• **Pixel coordinate listings**:
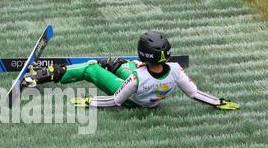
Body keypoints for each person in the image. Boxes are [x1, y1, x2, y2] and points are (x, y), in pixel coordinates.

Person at [21, 31, 239, 110]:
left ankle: (41, 76)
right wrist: (217, 101)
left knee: (90, 68)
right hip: (151, 97)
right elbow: (194, 93)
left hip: (132, 99)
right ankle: (112, 64)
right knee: (123, 64)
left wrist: (90, 101)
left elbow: (116, 100)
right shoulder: (175, 70)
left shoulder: (136, 77)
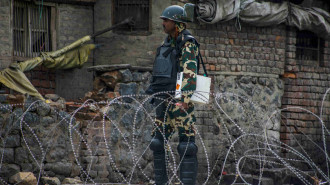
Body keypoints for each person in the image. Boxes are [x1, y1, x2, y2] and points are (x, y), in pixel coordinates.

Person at [146, 5, 199, 185]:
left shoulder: (187, 42)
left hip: (179, 101)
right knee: (157, 143)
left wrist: (185, 99)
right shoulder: (166, 43)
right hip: (163, 98)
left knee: (187, 146)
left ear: (176, 22)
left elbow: (189, 71)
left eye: (166, 20)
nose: (163, 23)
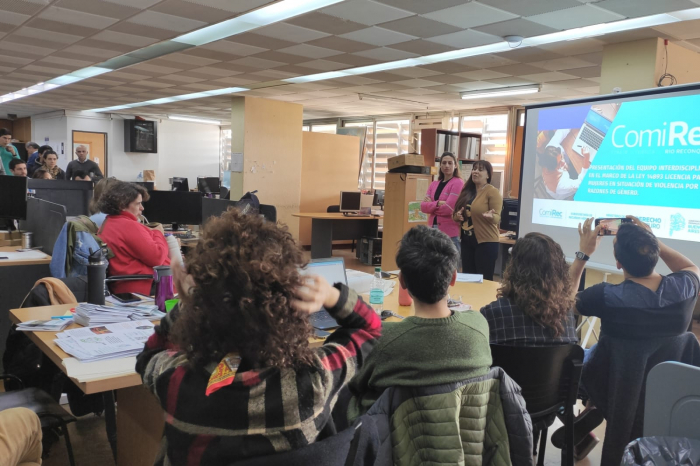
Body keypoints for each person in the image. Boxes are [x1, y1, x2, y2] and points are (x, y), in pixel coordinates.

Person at [135, 210, 381, 464]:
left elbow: (149, 355)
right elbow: (370, 329)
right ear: (287, 304)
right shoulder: (311, 382)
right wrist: (332, 296)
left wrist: (191, 302)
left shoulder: (178, 385)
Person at [346, 225, 491, 422]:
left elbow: (351, 381)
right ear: (453, 278)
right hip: (461, 441)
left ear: (402, 282)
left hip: (388, 444)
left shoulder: (379, 340)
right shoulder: (478, 326)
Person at [572, 216, 699, 340]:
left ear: (618, 263)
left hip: (617, 362)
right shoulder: (684, 286)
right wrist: (653, 240)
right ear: (656, 252)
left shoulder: (606, 296)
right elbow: (690, 266)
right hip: (669, 361)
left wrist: (584, 253)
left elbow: (563, 303)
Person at [481, 232, 578, 346]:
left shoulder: (493, 312)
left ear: (513, 267)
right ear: (559, 271)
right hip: (552, 364)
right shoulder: (566, 314)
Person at [97, 181, 170, 295]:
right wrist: (158, 233)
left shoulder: (109, 223)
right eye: (138, 204)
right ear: (122, 205)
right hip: (144, 286)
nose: (142, 208)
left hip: (128, 284)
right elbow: (157, 257)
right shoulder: (127, 226)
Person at [453, 160, 503, 281]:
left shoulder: (492, 192)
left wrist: (491, 217)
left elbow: (497, 217)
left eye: (480, 170)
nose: (475, 172)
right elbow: (455, 215)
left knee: (483, 279)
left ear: (488, 175)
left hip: (486, 242)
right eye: (474, 169)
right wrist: (457, 216)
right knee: (468, 278)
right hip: (466, 240)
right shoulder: (467, 191)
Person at [420, 152, 464, 252]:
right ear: (440, 165)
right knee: (433, 265)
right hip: (432, 231)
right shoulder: (434, 184)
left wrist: (431, 205)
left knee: (450, 266)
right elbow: (422, 207)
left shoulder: (458, 182)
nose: (446, 166)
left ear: (455, 165)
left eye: (450, 163)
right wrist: (438, 203)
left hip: (449, 233)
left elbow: (449, 209)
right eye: (444, 163)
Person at [538, 129, 592, 200]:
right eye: (559, 164)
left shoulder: (550, 150)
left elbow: (560, 133)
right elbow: (580, 183)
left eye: (561, 157)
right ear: (554, 168)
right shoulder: (560, 185)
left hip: (564, 175)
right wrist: (586, 158)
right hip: (563, 192)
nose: (563, 163)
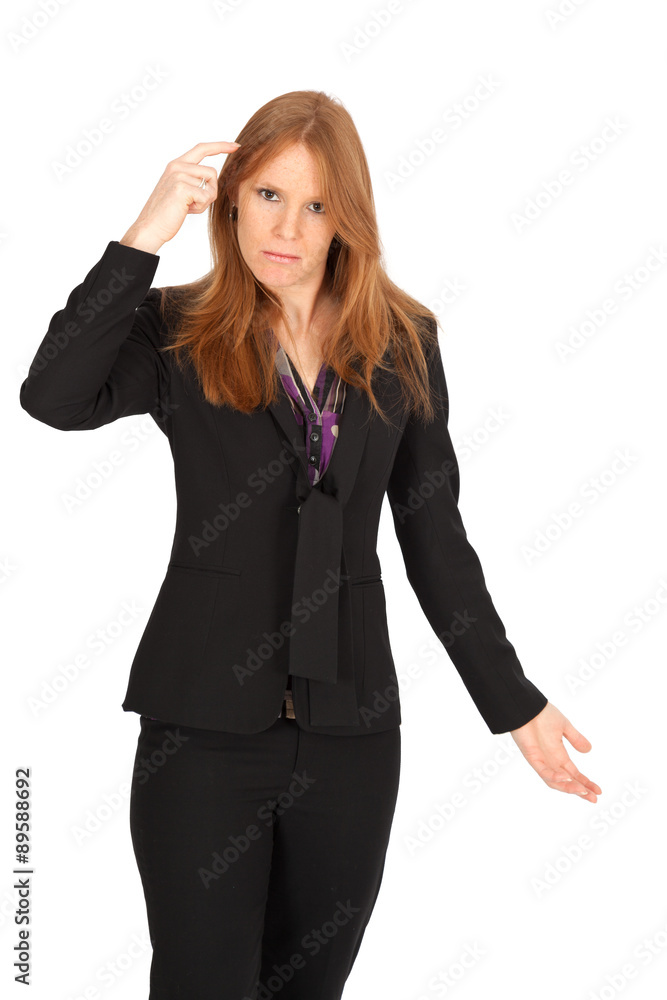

• **Problem to work on**: The answer must be the part of the records that opens with the line containing "left shoulder: (187, 42)" and closes with the line containing "right wrist: (332, 296)", reproduced exactly, with no pictures.

• **Response area**:
left shoulder: (187, 42)
left hip: (179, 101)
right knee: (157, 143)
left wrist: (185, 99)
right shoulder: (166, 43)
right hip: (163, 98)
left knee: (187, 146)
left ear: (176, 22)
left elbow: (189, 71)
left eye: (166, 20)
nose: (163, 23)
Body keypoints for each person in the image. Boxes are [x1, y1, x2, y2] and points are (x, y), in pixel coordinates.

Person at [135, 210, 381, 464]:
left elbow: (149, 355)
right elbow: (370, 329)
right ear: (287, 304)
right shoulder: (311, 382)
right wrist: (332, 296)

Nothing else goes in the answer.